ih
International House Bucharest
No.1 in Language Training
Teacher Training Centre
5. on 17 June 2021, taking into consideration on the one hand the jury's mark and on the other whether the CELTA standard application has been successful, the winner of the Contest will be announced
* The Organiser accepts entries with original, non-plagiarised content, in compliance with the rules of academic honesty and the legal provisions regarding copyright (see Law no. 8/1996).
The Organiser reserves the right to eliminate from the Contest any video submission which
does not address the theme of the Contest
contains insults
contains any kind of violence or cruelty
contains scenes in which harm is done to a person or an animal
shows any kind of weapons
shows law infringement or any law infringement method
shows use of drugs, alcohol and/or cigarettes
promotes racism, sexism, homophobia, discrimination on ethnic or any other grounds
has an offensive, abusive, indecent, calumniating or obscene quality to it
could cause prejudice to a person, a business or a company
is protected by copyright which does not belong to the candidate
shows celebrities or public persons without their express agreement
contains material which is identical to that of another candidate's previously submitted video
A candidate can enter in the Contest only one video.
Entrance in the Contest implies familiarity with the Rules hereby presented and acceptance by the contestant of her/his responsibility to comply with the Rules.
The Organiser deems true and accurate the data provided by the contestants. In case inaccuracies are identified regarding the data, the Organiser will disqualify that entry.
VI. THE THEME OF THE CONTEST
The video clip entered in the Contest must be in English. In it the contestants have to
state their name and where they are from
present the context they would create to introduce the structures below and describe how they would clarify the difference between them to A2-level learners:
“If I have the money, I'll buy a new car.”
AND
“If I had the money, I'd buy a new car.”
━━━━━━━━
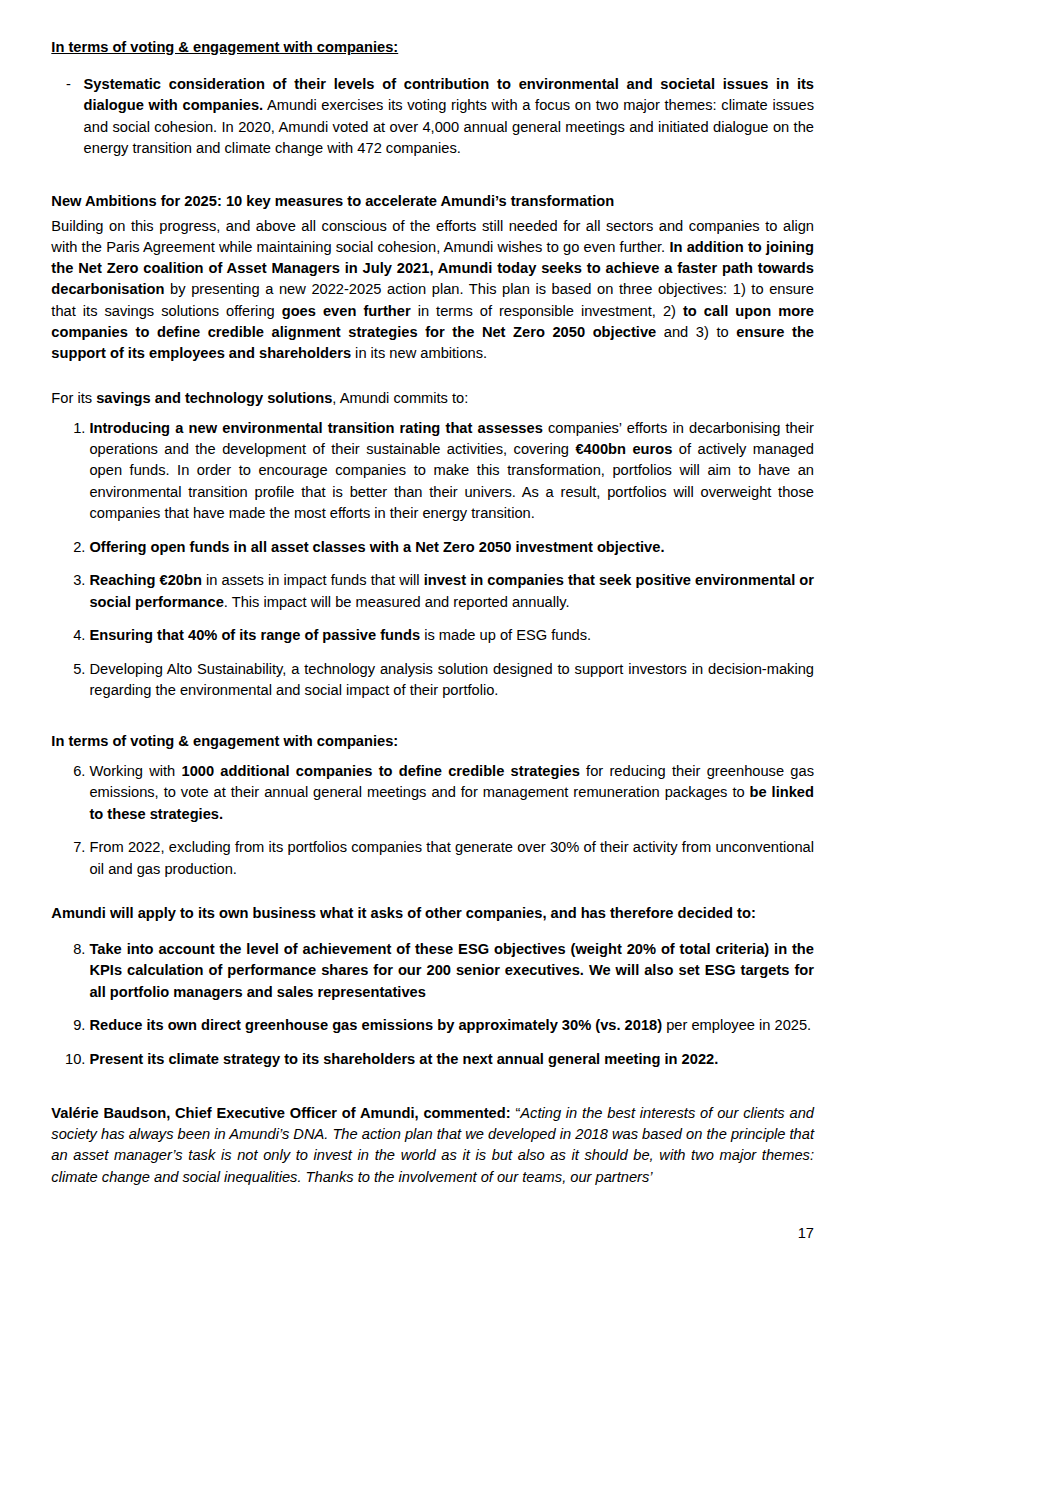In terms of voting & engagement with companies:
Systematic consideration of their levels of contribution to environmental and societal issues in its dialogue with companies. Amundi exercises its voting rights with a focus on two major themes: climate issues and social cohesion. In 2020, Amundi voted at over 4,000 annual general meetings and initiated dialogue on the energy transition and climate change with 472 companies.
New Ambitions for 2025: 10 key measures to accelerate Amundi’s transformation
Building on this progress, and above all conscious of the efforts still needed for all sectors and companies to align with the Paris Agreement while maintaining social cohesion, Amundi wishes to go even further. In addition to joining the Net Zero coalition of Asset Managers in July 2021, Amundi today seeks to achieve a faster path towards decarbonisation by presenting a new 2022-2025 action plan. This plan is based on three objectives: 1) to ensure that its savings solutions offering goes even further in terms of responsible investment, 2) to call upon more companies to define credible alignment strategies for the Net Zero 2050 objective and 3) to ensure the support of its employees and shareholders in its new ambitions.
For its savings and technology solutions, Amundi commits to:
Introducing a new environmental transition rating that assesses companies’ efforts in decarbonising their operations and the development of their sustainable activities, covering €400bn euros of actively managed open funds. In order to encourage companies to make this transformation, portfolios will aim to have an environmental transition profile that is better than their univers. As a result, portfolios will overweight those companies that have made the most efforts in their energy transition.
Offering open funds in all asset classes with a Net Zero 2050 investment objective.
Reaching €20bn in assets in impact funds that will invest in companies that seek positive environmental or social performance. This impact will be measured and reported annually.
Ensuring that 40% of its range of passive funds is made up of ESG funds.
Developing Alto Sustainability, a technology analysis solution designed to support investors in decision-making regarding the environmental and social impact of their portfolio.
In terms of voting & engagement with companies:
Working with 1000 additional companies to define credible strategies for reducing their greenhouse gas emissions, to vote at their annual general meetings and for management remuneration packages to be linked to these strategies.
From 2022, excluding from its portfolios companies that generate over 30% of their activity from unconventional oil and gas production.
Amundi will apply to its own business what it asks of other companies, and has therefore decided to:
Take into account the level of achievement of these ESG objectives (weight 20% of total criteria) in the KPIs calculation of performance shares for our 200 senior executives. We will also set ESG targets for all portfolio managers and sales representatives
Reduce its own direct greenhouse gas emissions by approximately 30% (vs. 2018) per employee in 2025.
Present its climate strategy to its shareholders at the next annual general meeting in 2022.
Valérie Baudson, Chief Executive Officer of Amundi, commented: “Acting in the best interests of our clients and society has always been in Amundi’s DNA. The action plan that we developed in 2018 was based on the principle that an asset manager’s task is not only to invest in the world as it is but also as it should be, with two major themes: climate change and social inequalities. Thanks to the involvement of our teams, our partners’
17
━━━━━━━━
■ **YOUR GOAL**
Look above for the line containing "VI. THE THEME OF THE CONTEST". Output from there through the line containing "state their name and where they are from", exactly and inclusively.

■ **SOLUTION**
VI. THE THEME OF THE CONTEST
The video clip entered in the Contest must be in English. In it the contestants have to
state their name and where they are from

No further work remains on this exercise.